Können die Anpassungen der Tiere mit dem Klimawandel schritthalten? Diese Frage stellt sich auch mit Blick auf das „Symboltier des Klimawandels“, den Eisbären. Das Packeis in der Arktis taut infolge der Erderwärmung, die in der Nordpolarregion überproportional ausfällt, über die Frühjahre hinweg immer zeitiger. Im Herbst frieren die großen Seen und Meeresbuchten erst später zu – ein Problem für den Polarbären, der auf dem Packeis Robben an ihren Atemlöchern nachstellt und sich im Winter, wenn alles zugefroren ist, den Speck für den mageren Sommer anfrisst.
Partnerfinden per Duftspur
Was bislang unbekannt war: Dem Eisbären schmilzt mit dem Packeis nicht nur der angestammte Lebensraum weg, er findet auch infolge des Klimawandels seine Paarungspartner nur noch erschwert. Eisbären haben die Eigenart, einzelgängerisch zu leben, riesige Strecken zu wandern und sich nur saisonal zu paaren. Auf Artgenossen treffen sie eher selten.
Die Schnauze schnüffelnd am Boden, auf dem Weg durch Schnee und Eis – ein typisches Bild des Eisbären. Was genau es damit auf sich hat, haben kürzlich US-Wissenschaftler herausgefunden: Das größte Landraubtier der Erde kommuniziert über Sekrete, die es mit den Tatzen im Eis hinterlässt. Die chemischen Signale empfängnisbereiter Eisbärinnen fungieren dabei als Werbebotschaft für mögliche Partner.
Schnüffeltest im Zoo
Das Team um Megan Owen vom Zoo San Diego sammelte dazu im Frühjahr in der Beaufortsee und der Tschuktschensee im Nordpolarmeer Geruchsmarken von den Schweißdrüsen der Eisbärtatzen. Aus diesen Schweißdrüsen geben die Eisbären Chemosignale ab, die ihren Artgenossen Informationen zu Geschlecht und Paarungsbereitschaft vermitteln. Die Geruchsproben präsentierten die Biologen anschließend Eisbären in zehn verschiedenen nordamerikanischen Zoos und testeten deren Reaktionen.

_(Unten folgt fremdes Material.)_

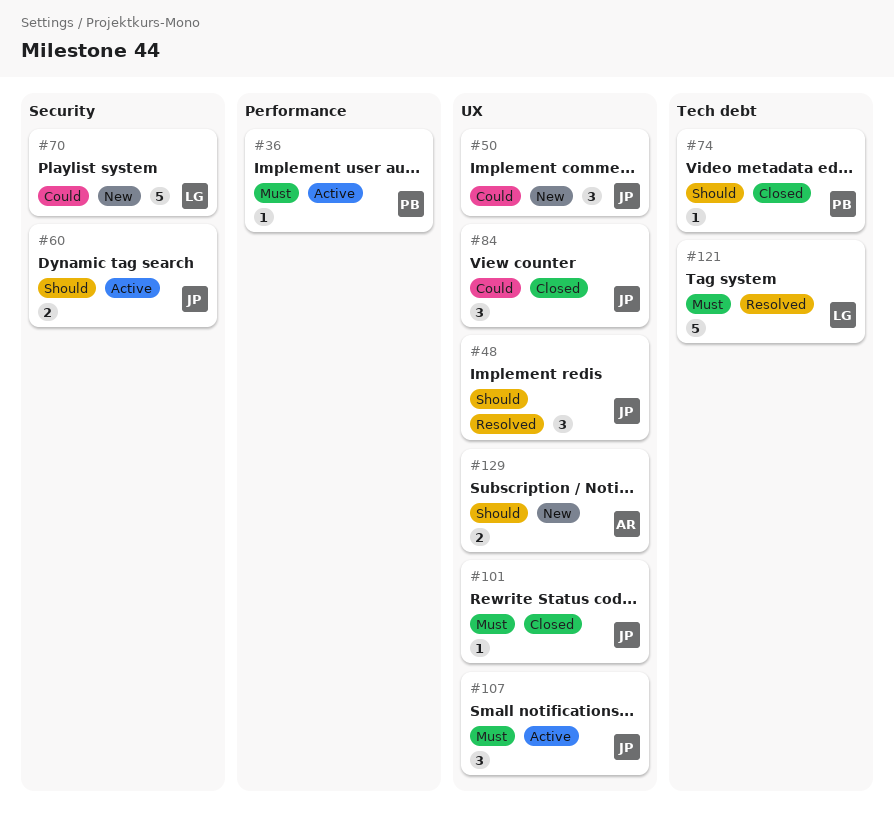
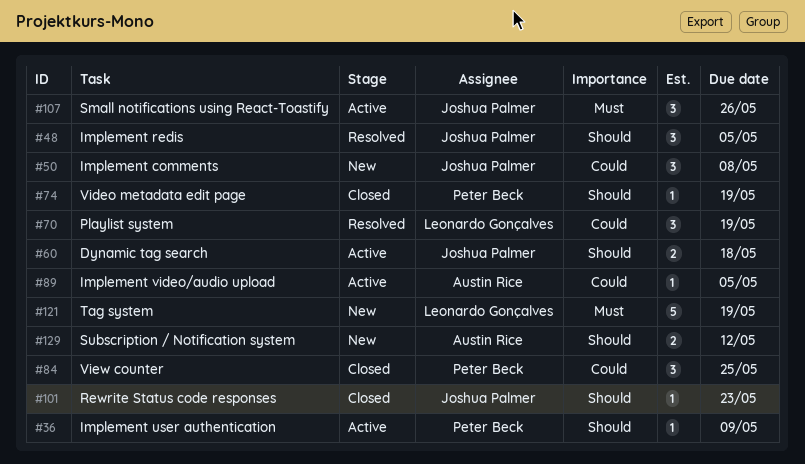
#36, priority: Must -> Should
#70, status: New -> Resolved
#70, estimate: 5 -> 3
#84, owner: Joshua Palmer -> Peter Beck
#89: none -> present
#101, priority: Must -> Should
#121, status: Resolved -> New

In den Experimenten zeigten die Zoo-Bärinnen vor allem im Frühjahr, wenn Paarungszeit ist, Interesse an den Gerüchen der wilden Eisbären – allerdings am Duft beider Geschlechter. Die männlichen Bären waren dagegen vorrangig am Duft der Damen interessiert. Stammte der Geruch von einer empfängnisbereiten Artgenossin, war das Interesse deutlich höher als bei Gerüchen von Bärinnen, die trächtig waren oder Junge hatten.
Duftfährten zerrissen
Die Klimaerwärmung in der Arktis stellt die Eisbären nun vor das Problem, dass ausgerechnet zur Paarungszeit im Frühjahr auch die „Duftrouten“ zerrissen werden. Das schmelzende Eis unterbricht die Fährten, denen die männlichen Bären auf der Suche nach Partnerinnen folgen. Die Fortpflanzung werde damit erheblich erschwert, so die Forscher. Das gelte auch, wenn Eis infolge der Klimaerwärmung eine weniger feste Konsistenz annehme.
Werden Eisbären bei der Suche nach Partnern nicht mehr von Duftspuren auf intaktem Packeis geleitet, irren sie zwischen Eisschollen oder im Schneematsch auf dünner gewordenen Eispanzern umher und verschwenden nutzlos Energie. „Werden diese Duftrouten durch eine Zerteilung des Habitats durchschnitten, können Eisbären Schwierigkeiten bekommen, Partner zu finden“, heißt es in der Studie. Männchen falle es zudem schwerer, aggressiven Rivalen frühzeitig auszuweichen.
Bedroht sind vom Klimawandel vor allem Eisbär-Populationen in der Südarktis. Diese brauche es aber, um die genetische Vielfalt der Art zu erhalten, so die Forscher. Notfalls müssten diese Populationen in Zuchtzentren in Gefangenschaft überführt werden, damit ihr Genpool erhalten bleibt, meinen sie.